Re: Downsample before encoding or just use lowpass?
Reply #9 – 2020-08-16 22:56:05
I then tried to listen for the artifacts you mention on transitions and really couldn't hear anything at all. I don't want to sound obtuse (and generally use something else for 'serious' batch conversion) but I do use fb2k fairly often for quick and dirty conversion and wanted to try to get to the bottom of this. Could the issue you mention have been fixed within SoX since the discussion in that old thread took place? I didn't read the source code to say for sure (and I couldn't even if I tried, it's not open), but from what I've noticed some time ago, and read on the Web, if you reset the DSP state between tracks, it can't completely avoid this problem because it sees each track in isolation.
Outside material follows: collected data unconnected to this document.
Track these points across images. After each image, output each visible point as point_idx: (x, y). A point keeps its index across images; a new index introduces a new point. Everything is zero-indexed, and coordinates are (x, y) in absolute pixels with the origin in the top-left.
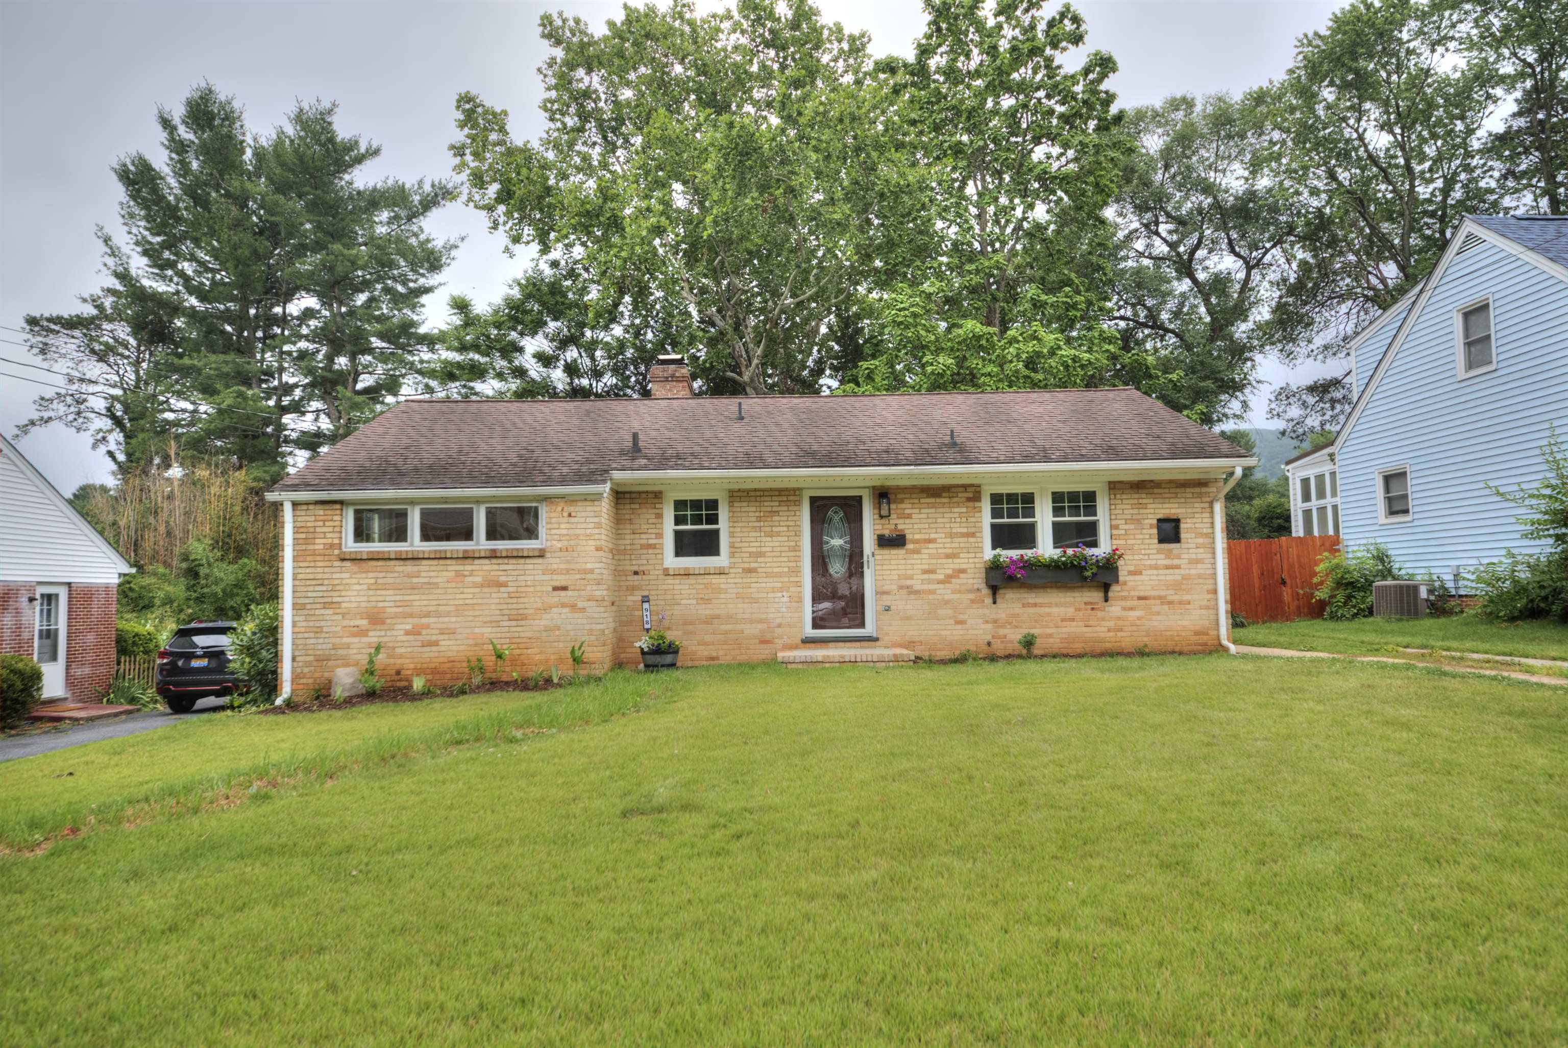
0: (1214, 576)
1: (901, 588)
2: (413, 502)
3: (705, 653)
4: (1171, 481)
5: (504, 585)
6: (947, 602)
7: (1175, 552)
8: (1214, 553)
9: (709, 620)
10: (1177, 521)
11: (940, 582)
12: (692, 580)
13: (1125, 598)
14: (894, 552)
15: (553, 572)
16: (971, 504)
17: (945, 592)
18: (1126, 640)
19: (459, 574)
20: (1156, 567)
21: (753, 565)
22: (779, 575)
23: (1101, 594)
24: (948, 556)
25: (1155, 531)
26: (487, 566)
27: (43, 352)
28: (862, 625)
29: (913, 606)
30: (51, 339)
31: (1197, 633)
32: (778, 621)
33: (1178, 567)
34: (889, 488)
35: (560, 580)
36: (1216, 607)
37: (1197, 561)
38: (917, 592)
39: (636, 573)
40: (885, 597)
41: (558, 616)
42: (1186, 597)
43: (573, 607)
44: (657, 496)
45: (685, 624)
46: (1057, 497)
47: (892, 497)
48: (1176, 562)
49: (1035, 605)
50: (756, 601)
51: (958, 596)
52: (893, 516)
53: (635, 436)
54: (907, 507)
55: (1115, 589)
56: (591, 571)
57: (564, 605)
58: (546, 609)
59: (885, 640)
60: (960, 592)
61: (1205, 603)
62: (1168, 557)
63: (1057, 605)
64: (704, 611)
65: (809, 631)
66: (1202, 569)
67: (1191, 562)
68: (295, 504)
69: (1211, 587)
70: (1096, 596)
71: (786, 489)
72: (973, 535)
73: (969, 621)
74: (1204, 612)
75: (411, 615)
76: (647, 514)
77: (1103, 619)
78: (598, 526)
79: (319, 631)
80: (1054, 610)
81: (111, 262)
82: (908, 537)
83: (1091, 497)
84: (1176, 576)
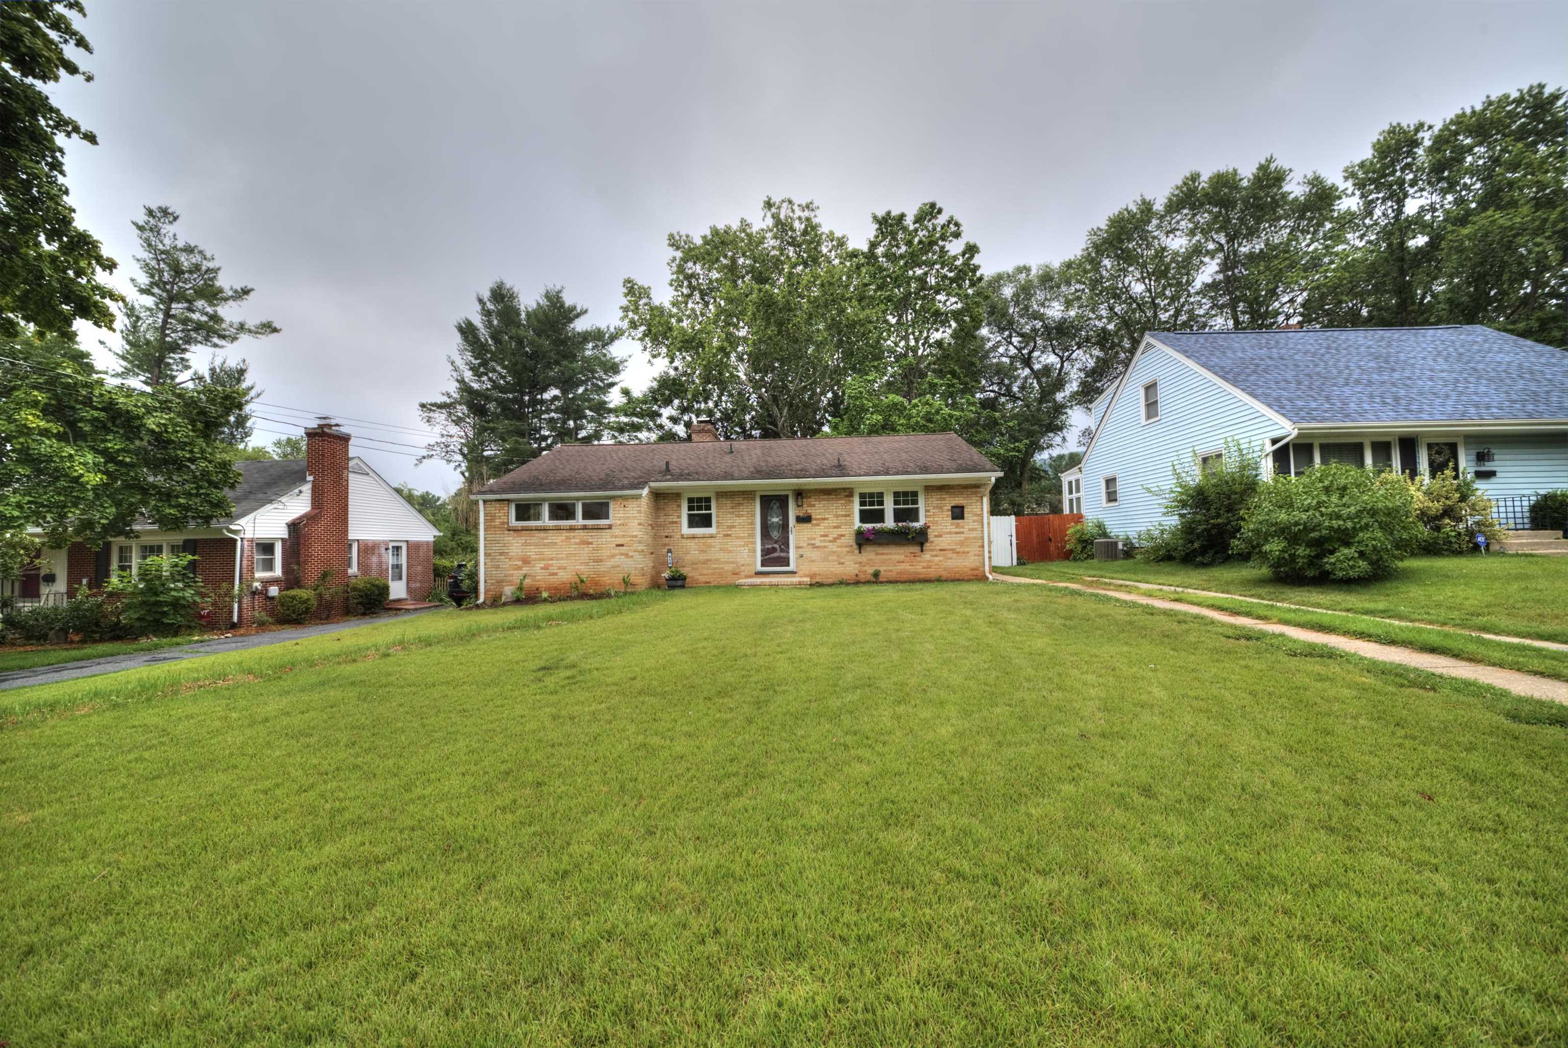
0: (982, 538)
1: (809, 544)
2: (542, 500)
4: (958, 485)
5: (591, 543)
6: (834, 552)
7: (961, 524)
8: (983, 525)
9: (706, 562)
10: (962, 508)
11: (830, 541)
12: (696, 540)
13: (932, 550)
14: (806, 525)
15: (616, 537)
16: (846, 499)
17: (833, 547)
18: (932, 573)
19: (568, 538)
20: (950, 533)
21: (727, 532)
22: (743, 538)
23: (919, 548)
24: (835, 527)
25: (950, 513)
26: (581, 533)
27: (428, 421)
28: (788, 565)
29: (815, 554)
30: (432, 414)
31: (973, 569)
32: (742, 562)
33: (962, 533)
34: (803, 490)
35: (620, 541)
36: (983, 555)
37: (973, 530)
38: (818, 547)
39: (666, 537)
40: (799, 550)
41: (619, 560)
42: (968, 550)
43: (627, 555)
44: (675, 496)
45: (693, 564)
46: (896, 494)
47: (804, 495)
48: (961, 530)
50: (730, 552)
51: (840, 549)
52: (805, 505)
53: (667, 463)
54: (812, 500)
55: (927, 546)
56: (634, 536)
57: (622, 554)
58: (613, 556)
59: (801, 573)
60: (841, 547)
61: (977, 553)
62: (957, 527)
63: (893, 554)
64: (703, 557)
65: (759, 568)
66: (974, 534)
67: (970, 530)
68: (485, 501)
69: (981, 544)
70: (916, 549)
71: (746, 491)
72: (849, 515)
73: (846, 563)
74: (977, 558)
75: (543, 559)
76: (673, 506)
77: (920, 562)
78: (640, 512)
79: (497, 567)
80: (894, 557)
82: (813, 517)
83: (915, 494)
84: (961, 537)
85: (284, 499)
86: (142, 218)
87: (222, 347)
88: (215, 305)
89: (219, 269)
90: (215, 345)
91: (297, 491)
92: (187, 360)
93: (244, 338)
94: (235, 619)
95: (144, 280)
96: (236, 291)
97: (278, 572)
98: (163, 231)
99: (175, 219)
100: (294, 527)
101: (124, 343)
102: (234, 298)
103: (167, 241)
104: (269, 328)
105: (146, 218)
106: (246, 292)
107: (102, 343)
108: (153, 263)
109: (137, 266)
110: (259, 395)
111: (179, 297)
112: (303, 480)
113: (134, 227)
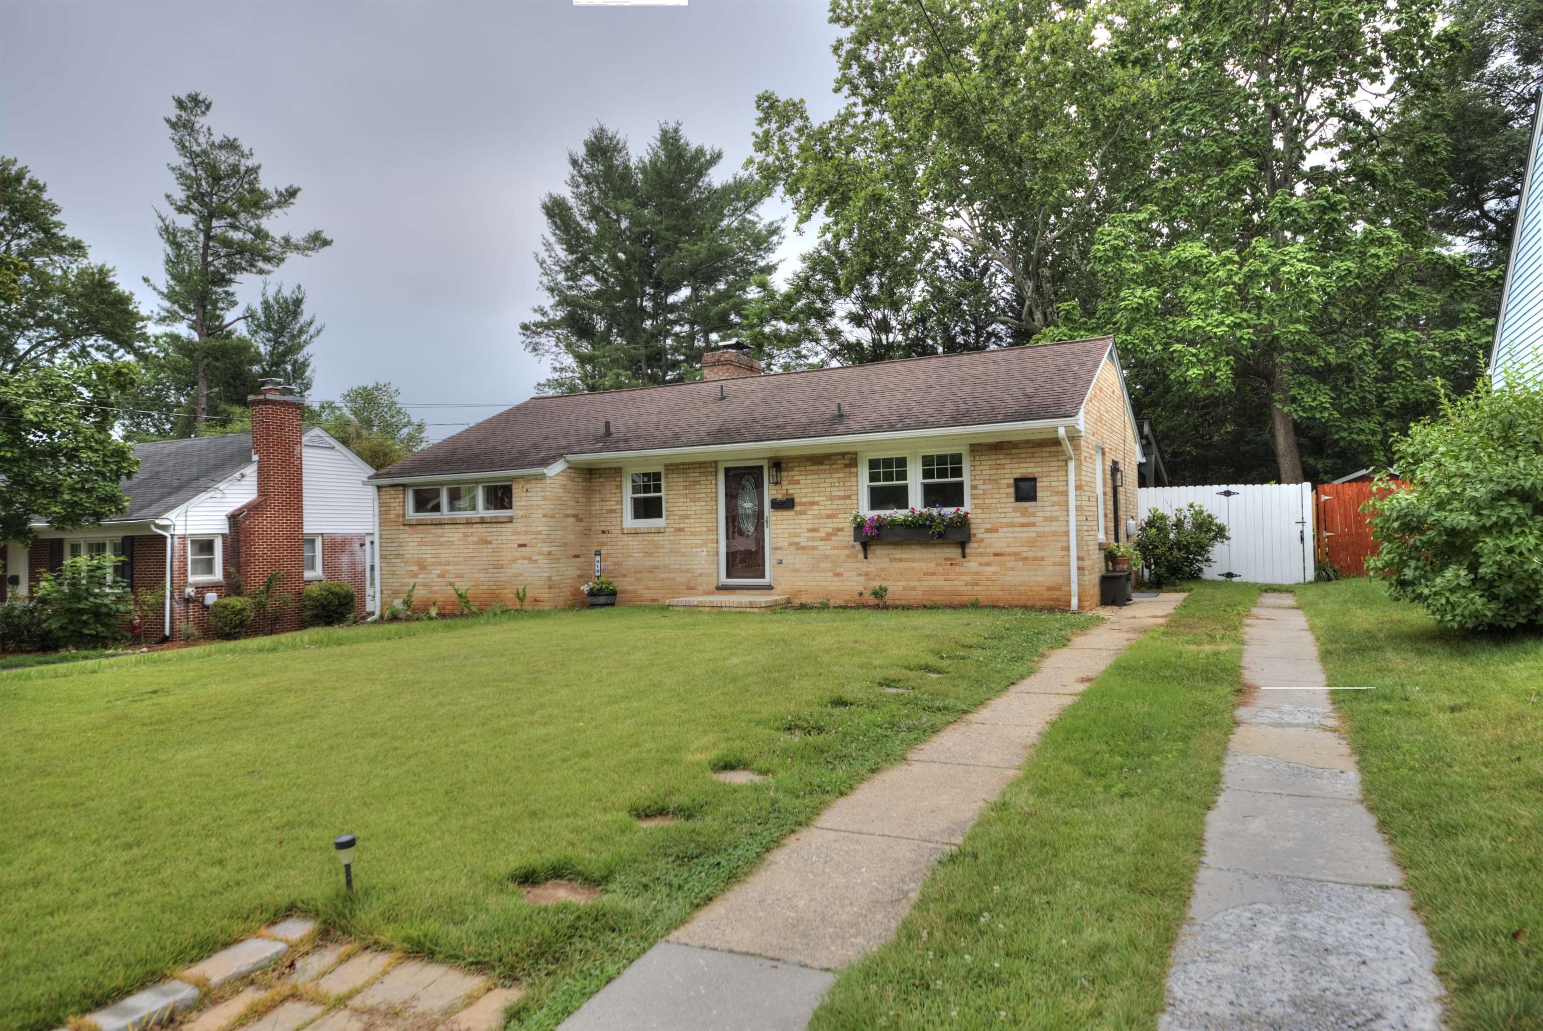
0: (1067, 533)
1: (791, 544)
2: (442, 484)
3: (649, 596)
4: (1027, 442)
5: (490, 543)
6: (827, 557)
7: (1030, 510)
8: (1068, 511)
9: (652, 570)
10: (1034, 480)
11: (822, 539)
12: (640, 537)
13: (981, 555)
14: (786, 513)
15: (518, 533)
16: (847, 470)
17: (825, 548)
18: (982, 593)
19: (465, 535)
20: (1012, 525)
21: (682, 525)
22: (700, 533)
23: (959, 551)
24: (829, 517)
25: (1012, 490)
26: (479, 529)
27: (535, 349)
28: (763, 576)
29: (800, 560)
31: (1050, 589)
32: (699, 571)
33: (1033, 525)
34: (782, 458)
35: (523, 539)
36: (1065, 563)
37: (1052, 519)
38: (803, 548)
39: (604, 532)
40: (778, 552)
41: (522, 566)
42: (1040, 554)
43: (530, 559)
44: (615, 472)
45: (636, 572)
46: (927, 461)
47: (783, 465)
48: (1031, 520)
49: (901, 560)
51: (835, 552)
52: (785, 483)
53: (607, 424)
54: (795, 474)
55: (971, 548)
56: (539, 533)
57: (524, 558)
58: (514, 560)
59: (779, 589)
60: (837, 548)
61: (1058, 559)
62: (1023, 515)
63: (919, 560)
64: (649, 562)
65: (724, 580)
67: (1046, 519)
69: (1064, 544)
70: (954, 552)
71: (705, 463)
72: (849, 497)
73: (846, 574)
74: (1057, 568)
75: (440, 564)
76: (610, 486)
77: (962, 574)
78: (545, 498)
79: (393, 573)
80: (917, 565)
81: (545, 279)
82: (797, 500)
83: (957, 459)
84: (1031, 533)
85: (222, 486)
86: (173, 112)
87: (269, 272)
88: (258, 217)
89: (259, 167)
90: (261, 272)
91: (237, 475)
92: (233, 294)
93: (292, 257)
94: (167, 632)
95: (180, 194)
96: (281, 195)
97: (218, 575)
98: (197, 126)
99: (208, 107)
100: (233, 519)
101: (169, 278)
102: (279, 204)
103: (202, 139)
104: (318, 241)
105: (177, 111)
106: (292, 193)
107: (146, 280)
108: (191, 171)
109: (172, 176)
110: (319, 332)
111: (220, 212)
112: (249, 461)
113: (167, 126)
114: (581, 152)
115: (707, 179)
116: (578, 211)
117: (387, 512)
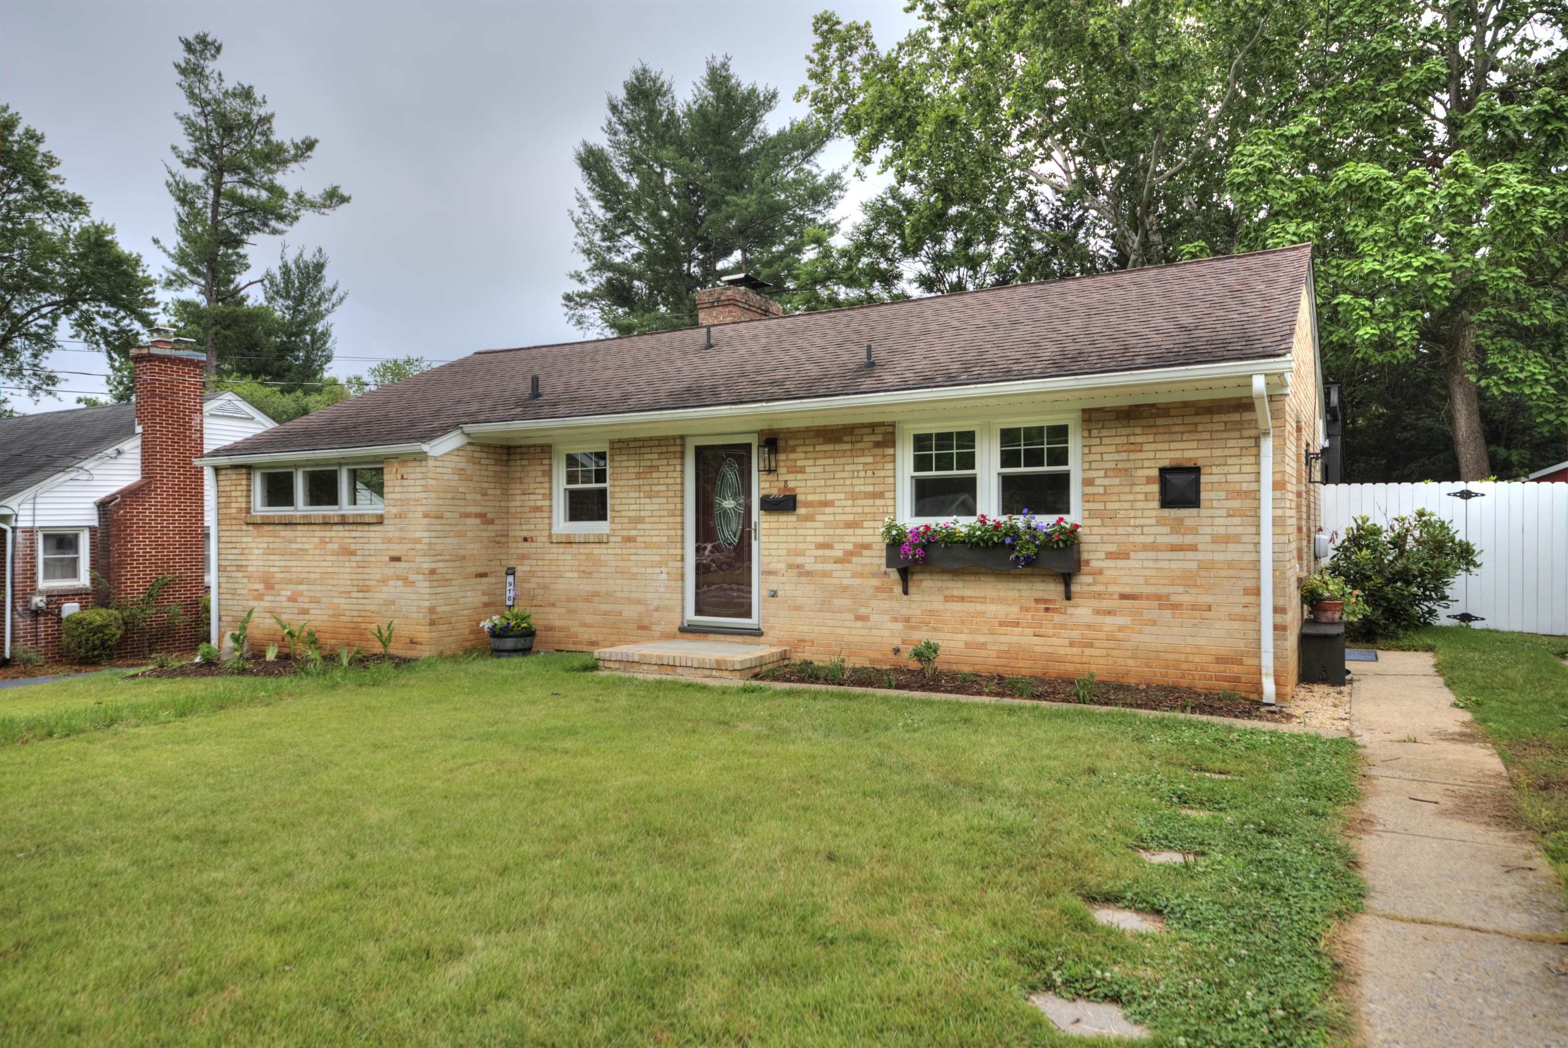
0: (1256, 565)
1: (790, 566)
2: (297, 465)
3: (585, 637)
4: (1185, 405)
5: (353, 553)
6: (845, 589)
7: (1188, 522)
8: (1258, 526)
9: (590, 598)
10: (1196, 470)
11: (838, 561)
12: (575, 549)
13: (1099, 596)
14: (783, 518)
15: (389, 541)
16: (879, 451)
17: (843, 575)
19: (323, 541)
20: (1153, 547)
21: (633, 533)
22: (658, 546)
23: (1061, 588)
24: (849, 525)
25: (1155, 488)
26: (339, 532)
28: (748, 614)
29: (803, 593)
31: (1219, 660)
32: (656, 603)
33: (1193, 548)
34: (779, 431)
35: (396, 550)
36: (1257, 619)
37: (1227, 539)
38: (809, 574)
39: (525, 540)
40: (771, 578)
41: (394, 589)
42: (1204, 599)
43: (405, 579)
44: (545, 450)
45: (568, 600)
46: (1008, 436)
47: (781, 443)
48: (1189, 539)
49: (962, 599)
50: (633, 577)
51: (857, 581)
52: (782, 470)
53: (535, 380)
54: (798, 457)
55: (1081, 584)
56: (417, 541)
57: (398, 578)
58: (384, 581)
59: (770, 636)
60: (861, 575)
61: (1239, 610)
62: (1174, 531)
63: (993, 601)
64: (585, 587)
65: (691, 616)
66: (1233, 553)
67: (1217, 540)
68: (217, 470)
69: (1250, 584)
70: (1052, 590)
71: (666, 438)
72: (880, 495)
73: (874, 618)
74: (1235, 625)
75: (290, 582)
76: (535, 472)
77: (1063, 626)
78: (425, 489)
79: (234, 593)
80: (991, 608)
81: (581, 240)
82: (800, 498)
83: (1060, 433)
84: (1187, 562)
85: (88, 464)
86: (181, 55)
87: (281, 232)
88: (271, 172)
89: (272, 115)
90: (274, 232)
91: (111, 451)
92: (245, 257)
93: (307, 215)
94: (7, 655)
95: (187, 146)
96: (296, 147)
97: (84, 579)
98: (207, 71)
99: (218, 49)
100: (103, 506)
101: (180, 239)
102: (296, 158)
103: (212, 86)
104: (334, 197)
105: (186, 54)
106: (310, 145)
107: (156, 241)
108: (201, 122)
109: (180, 127)
110: (341, 300)
111: (234, 167)
112: (133, 434)
113: (176, 71)
114: (621, 95)
115: (761, 126)
116: (618, 162)
117: (227, 505)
I don't know if it actually implements it, but in theory it can try to be smarter-than-usual and instead of assuming that the undefined samples are zero, extrapolate the data before the track and after, and then these errors on track boundaries can be hard or impossible to notice in most places. IIRC I tested this long time ago and could hear clicks but to be 100% certain I'd have to try again because foobar2000 and resampler DSP plugins could have had a lot of improvement since then. However, if you don't reset DSP state between tracks, then this issue simply cannot happen, it's safer in this regard. (But then it may cause different issues if you convert a lot of albums at once, because it concatenates them all; also may be a performance penalty, because everything is done sequentially so unless the encoder is multi-threaded, it'll use only 1 thread for encoding, because it sees just 1 huge track.)Again there was no difference in track times down to 1/1000th of a second Individual track time changes won't be significant, and even the full album length. But the issue is that each time you go to next track, the relative delay of all subsequent samples will change because 0th sample of the next track is going to correspond to 0th sample in the output; and if there was no change of track here, it's almost never going to be an integer number. So it's a sudden sharp jitter, limited in length to 1/2 samples.